In the second case, the Commission extended its holding in Evergy to apply to section 203 filings. TransAlta Corporation conveyed an interest to investor Brookfield BRP Holdings (Canada) Inc., which was permitted to place executives from affiliate companies on TransAlta's board. Under section 203, a public utility must obtain Commission approval to "dispose of" jurisdictional facilities, but the Commission has held that a transaction that does not transfer "control" does not require such approval. In TransAlta, the Commission held that appointing the investor's executives to the TransAlta board constitutes a change in control that requires prior section 203 approval, regardless of the percentage ownership transferred. The Commission warned that applicants must submit required section 203 applications or "face possible sanctions."

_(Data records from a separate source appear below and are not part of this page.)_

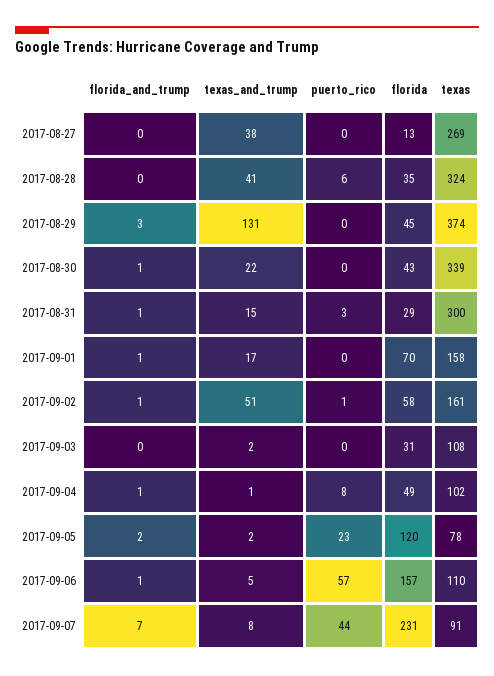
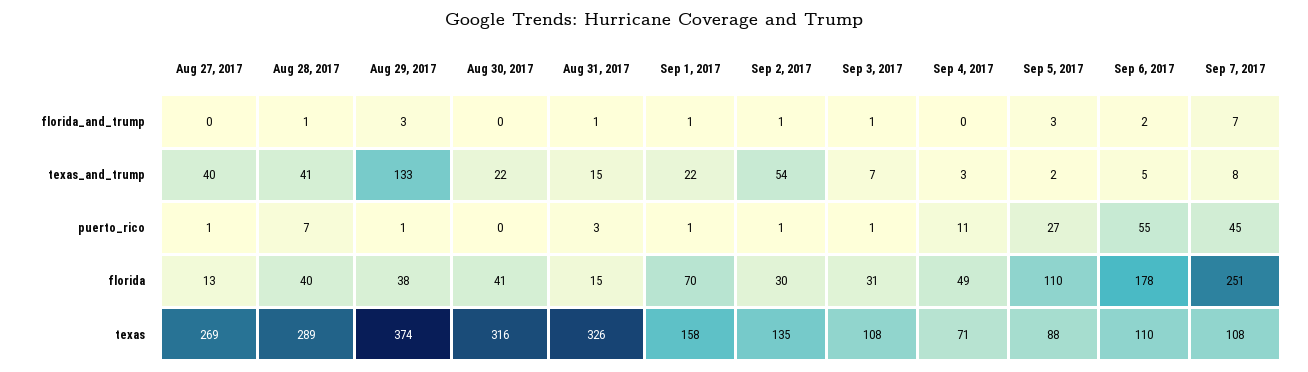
  {
    "florida_and_trump": {
      "2017-08-27": 0,
-     "2017-08-28": 0,
+     "2017-08-28": 1,
      "2017-08-29": 3,
-     "2017-08-30": 1,
+     "2017-08-30": 0,
      "2017-08-31": 1,
      "2017-09-01": 1,
      "2017-09-02": 1,
-     "2017-09-03": 0,
+     "2017-09-03": 1,
-     "2017-09-04": 1,
+     "2017-09-04": 0,
-     "2017-09-05": 2,
+     "2017-09-05": 3,
-     "2017-09-06": 1,
+     "2017-09-06": 2,
      "2017-09-07": 7
    },
    "texas_and_trump": {
-     "2017-08-27": 38,
+     "2017-08-27": 40,
      "2017-08-28": 41,
-     "2017-08-29": 131,
+     "2017-08-29": 133,
      "2017-08-30": 22,
      "2017-08-31": 15,
-     "2017-09-01": 17,
+     "2017-09-01": 22,
-     "2017-09-02": 51,
+     "2017-09-02": 54,
-     "2017-09-03": 2,
+     "2017-09-03": 7,
-     "2017-09-04": 1,
+     "2017-09-04": 3,
      "2017-09-05": 2,
      "2017-09-06": 5,
      "2017-09-07": 8
    },
    "puerto_rico": {
-     "2017-08-27": 0,
+     "2017-08-27": 1,
-     "2017-08-28": 6,
+     "2017-08-28": 7,
-     "2017-08-29": 0,
+     "2017-08-29": 1,
      "2017-08-30": 0,
      "2017-08-31": 3,
-     "2017-09-01": 0,
+     "2017-09-01": 1,
      "2017-09-02": 1,
-     "2017-09-03": 0,
+     "2017-09-03": 1,
-     "2017-09-04": 8,
+     "2017-09-04": 11,
-     "2017-09-05": 23,
+     "2017-09-05": 27,
-     "2017-09-06": 57,
+     "2017-09-06": 55,
-     "2017-09-07": 44
+     "2017-09-07": 45
    },
    "florida": {
      "2017-08-27": 13,
-     "2017-08-28": 35,
+     "2017-08-28": 40,
-     "2017-08-29": 45,
+     "2017-08-29": 38,
-     "2017-08-30": 43,
+     "2017-08-30": 41,
-     "2017-08-31": 29,
+     "2017-08-31": 15,
      "2017-09-01": 70,
-     "2017-09-02": 58,
+     "2017-09-02": 30,
      "2017-09-03": 31,
      "2017-09-04": 49,
-     "2017-09-05": 120,
+     "2017-09-05": 110,
-     "2017-09-06": 157,
+     "2017-09-06": 178,
-     "2017-09-07": 231
+     "2017-09-07": 251
    },
    "texas": {
      "2017-08-27": 269,
-     "2017-08-28": 324,
+     "2017-08-28": 289,
      "2017-08-29": 374,
-     "2017-08-30": 339,
+     "2017-08-30": 316,
-     "2017-08-31": 300,
+     "2017-08-31": 326,
      "2017-09-01": 158,
-     "2017-09-02": 161,
+     "2017-09-02": 135,
      "2017-09-03": 108,
-     "2017-09-04": 102,
+     "2017-09-04": 71,
-     "2017-09-05": 78,
+     "2017-09-05": 88,
      "2017-09-06": 110,
-     "2017-09-07": 91
+     "2017-09-07": 108
    }
  }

At the Commission's October meeting, Chairman Richard Glick signaled increased scrutiny over affiliate relationships, stating, "It's very important from a Commission perspective in terms of protecting consumers." This new approach means that sellers with market-based rate authority and market participants seeking FERC's approval for transactions must be vigilant in analyzing potential affiliate relationships that may arise when investors join public utility boards.

DISCLAIMER: Because of the generality of this update, the information provided herein may not be applicable in all situations and should not be acted upon without specific legal advice based on particular situations.